UN investigators are already researching war crimes against civilians committed during the latest outbreak of violence in the Democratic Republic of Congo’s Kivu provinces. What they found near the village of Kiwanja is a story that could easily have come from Heart of Diamonds.
UN spokeswoman Sylive van den Wildenberg said investigators visited eleven graves containing what villagers said were 26 bodies. Anneke Van Woudenberg, a researcher for Human Rights Watch told the Associated Press that their reports are of more than 50 dead, but haven’t been confirmed.

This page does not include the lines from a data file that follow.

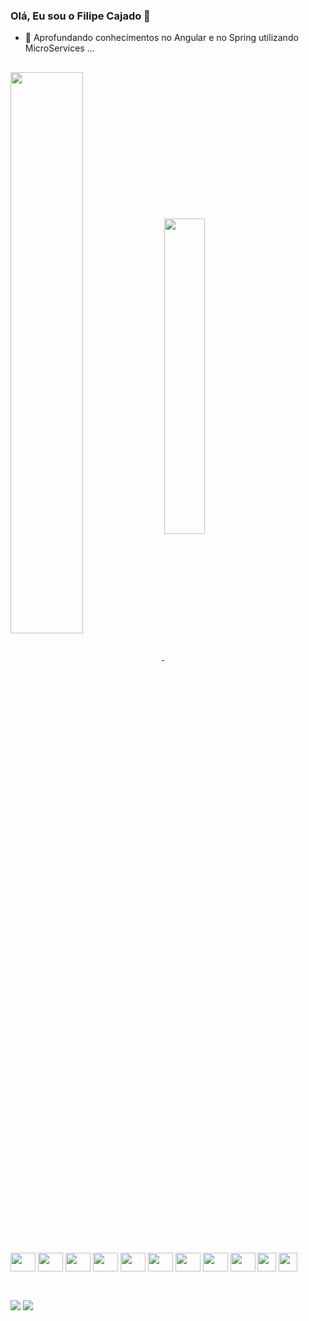 ### Olá, Eu sou o Filipe Cajado 👋

- 🔭 Aprofundando conhecimentos no Angular e no Spring utilizando MicroServices ...

##
<div>
  <a href="https://github.com/filipecajado">
  <img  align="center" width="48%" src="https://github-readme-stats.vercel.app/api?username=filipecajado&show_icons=true&theme=radical">
  <img  align="center" width="36%" src="https://github-readme-stats.vercel.app/api/top-langs/?username=filipecajado&layout=compact&theme=radical"></a>
</div>

<div style="display: inline_block"><br>
  <img align="center" height="30" width="40" src="https://cdn.jsdelivr.net/gh/devicons/devicon/icons/angularjs/angularjs-original.svg" />
  <img align="center" height="30" width="40" src="https://cdn.jsdelivr.net/gh/devicons/devicon/icons/javascript/javascript-original.svg" />
  <img align="center" height="30" width="40" src="https://cdn.jsdelivr.net/gh/devicons/devicon/icons/typescript/typescript-original.svg" />
  <img align="center" height="30" width="40" src="https://cdn.jsdelivr.net/gh/devicons/devicon/icons/css3/css3-original.svg" />
  <img align="center" height="30" width="40" src="https://cdn.jsdelivr.net/gh/devicons/devicon/icons/html5/html5-original.svg" />
  <img align="center" height="30" width="40" src="https://cdn.jsdelivr.net/gh/devicons/devicon/icons/bootstrap/bootstrap-original.svg" /> 
  <img align="center" height="30" width="40" src="https://cdn.jsdelivr.net/gh/devicons/devicon/icons/java/java-original.svg" />
  <img align="center" height="30" width="40" src="https://cdn.jsdelivr.net/gh/devicons/devicon/icons/python/python-original.svg" />          
  <img align="center" height="30" width="40" src="https://cdn.jsdelivr.net/gh/devicons/devicon/icons/mysql/mysql-original.svg" /> 
  <img align="center" height="30" src="https://cdn.jsdelivr.net/gh/devicons/devicon/icons/oracle/oracle-original.svg" />      
  <img align="center" height="30" src="https://cdn.jsdelivr.net/gh/devicons/devicon/icons/github/github-original.svg" />
        
</div>

##
<div> <br>
  <a href="mailto:filipecajado@ucl.br" target="_blank"><img src="https://img.shields.io/badge/Gmail-D14836?style=for-the-badge&logo=gmail&logoColor=white" target="_blank"></a>
  <a href="https://www.linkedin.com/in/filipe-cajado-almeida-528569236/" target="_blank"><img src="https://img.shields.io/badge/LinkedIn-0077B5?style=for-the-badge&logo=linkedin&logoColor=white" target="_blank"></a>
</div>
  
  
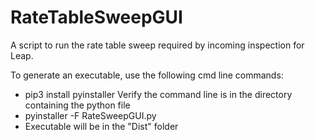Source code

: # RateTableSweepGUI
A script to run the rate table sweep required by incoming inspection for Leap. 

To generate an executable, use the following cmd line commands:

- pip3 install pyinstaller
  Verify the command line is in the directory containing the python file
- pyinstaller -F RateSweepGUI.py
- Executable will be in the "Dist" folder
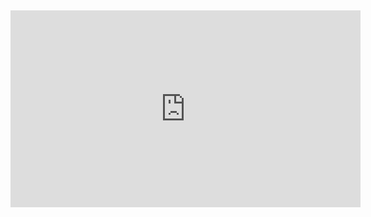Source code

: ## 

<iframe width="560" height="315" src="https://www.youtube.com/embed/XerpHVgaGso" frameborder="0" allow="autoplay; encrypted-media" allowfullscreen></iframe>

Witnesses said they suffered two waves of killings. First the mai-mai militia, backers of the Congolese government, came and killed people it accused of supporting renegade general Laurent Nkunda, then the rebels won control and killed those they charged with supporting the militia, targeting people from the Nande tribe for assassination. The local mai-mai draws its fighters from that tribe.
Nkunda’s rebels also looted and burned homes and businesses, according to witnesses. Many victims were killed execution style with bullets to the head, then dressed in military uniforms.
The UN has been unable to protect civilians in the fighting that broke out in August. The peacekeepers have a well-established base near Kiwanja but has only 120 soldiers in the town of about 40,000. UN military spokesman Colonel Jean-Paul Dietrich told the AP that the UN troops were pinned down under crossfire for some of the first day of the killings, and were trying to deter rebel attacks on two other nearby towns, Nyanzale and Kikuku, on the second day.
The incidents occurred about fifty miles north of Goma, the regional capitol.